A number of pubs by Sewell have been listed, including the Railway Hotel, Barnet (1930-31), the Ivy House, Southwark (c1936), the Royal George, Camden (1939-40) and the Golden Heart, Tower Hamlets (1936), all at Grade II.

It is likely that the ground floor of the Royal Oak would originally have been divided into at least four separate bar rooms; partitions have since been removed to create an open plan. An early photograph of the pub shows that the corner entrance led into the saloon bar; this is named on a hanging sign that was originally located adjacent to the doorway, as well as on the door’s etched glass. Beyond this, to the north-west, was what was probably a saloon dining room. The saloon bar was divided by the centrally placed off sales compartment from what was almost certainly a public bar, entered through the single doorway on the right of the pub’s main façade. To the rear of this is likely to have been a games or dining room. A central servery was accessible from each of these spaces, and to the centre of the bar was likely to have been a publican’s office, the walls of which would have created a bar back and obscured lines of sight across the bar between the separate rooms. It appears that there was a kitchen located – as remains the case today – in the single-storey projection to the rear. The ground floor windows, formerly containing etched glass, have been replaced, though the etched glass in one pair of doors survives.

Along with the Birdcage at 80 Columbia Road, the Royal Oak has a close association with the famous Colombia Road Flower Market and operates as an ‘early pub’, serving traders and customers of the market from nine o’clock on Sunday mornings. There has been a street market on Columbia Road since the C19, and it gradually evolved as a flower market, moving from Saturday to Sunday as the area’s Jewish population increased.
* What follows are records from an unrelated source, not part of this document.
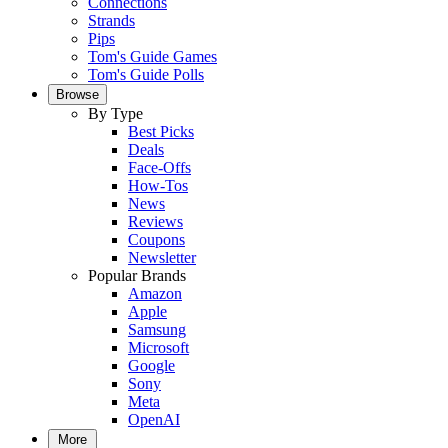
Connections
Strands
Pips
Tom's Guide Games
Tom's Guide Polls
Browse
By Type
Best Picks
Deals
Face-Offs
How-Tos
News
Reviews
Coupons
Newsletter
Popular Brands
Amazon
Apple
Samsung
Microsoft
Google
Sony
Meta
OpenAI
More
By 1900 it was one of the largest flower markets in London, and in the post-war period it grew in popularity and fame, and by the 1980s was of international repute.

The high rate of survival of the Royal Oak, the Victorian housing along Columbia Road and the adjoining Ezra Street, with its cobbled surface, have led to the Royal Oak being featured in a series of films set in wartime or 1950s London, as well as more recent British gangster films, most notably ‘The Krays’ (1990) and Guy Ritchie’s ‘Lock, Stock and Two Smoking Barrels’ (1998). The pub featured heavily in ‘Goodnight Sweetheart’, a BBC television series which ran for six seasons between 1993 and 1999. It also features in scenes for Brian Helgeland’s forthcoming crime thriller ‘Legend’, another dramatisation of the lives of Ronald and Reginald Kray.

Reasons for Listing

The Royal Oak public house, built 1923, probably designed by A E Sewell for Truman’s Brewery, is listed at Grade II for the following principal reasons:
* Architectural interest: a traditionally-styled façade using rich materials and characterising the Truman’s brand, probably by one of the leading pub architects of the period;
* Intactness: a largely unaltered exterior occupying a prominent position in the heart of the Colombia Road Flower Market;
* Interiors: a well-surviving, restrained scheme of interior decoration on the ground floor, with good-quality inlaid panelling and a Vitrolite ceiling, and on the first floor the unusual survival of a bar counter.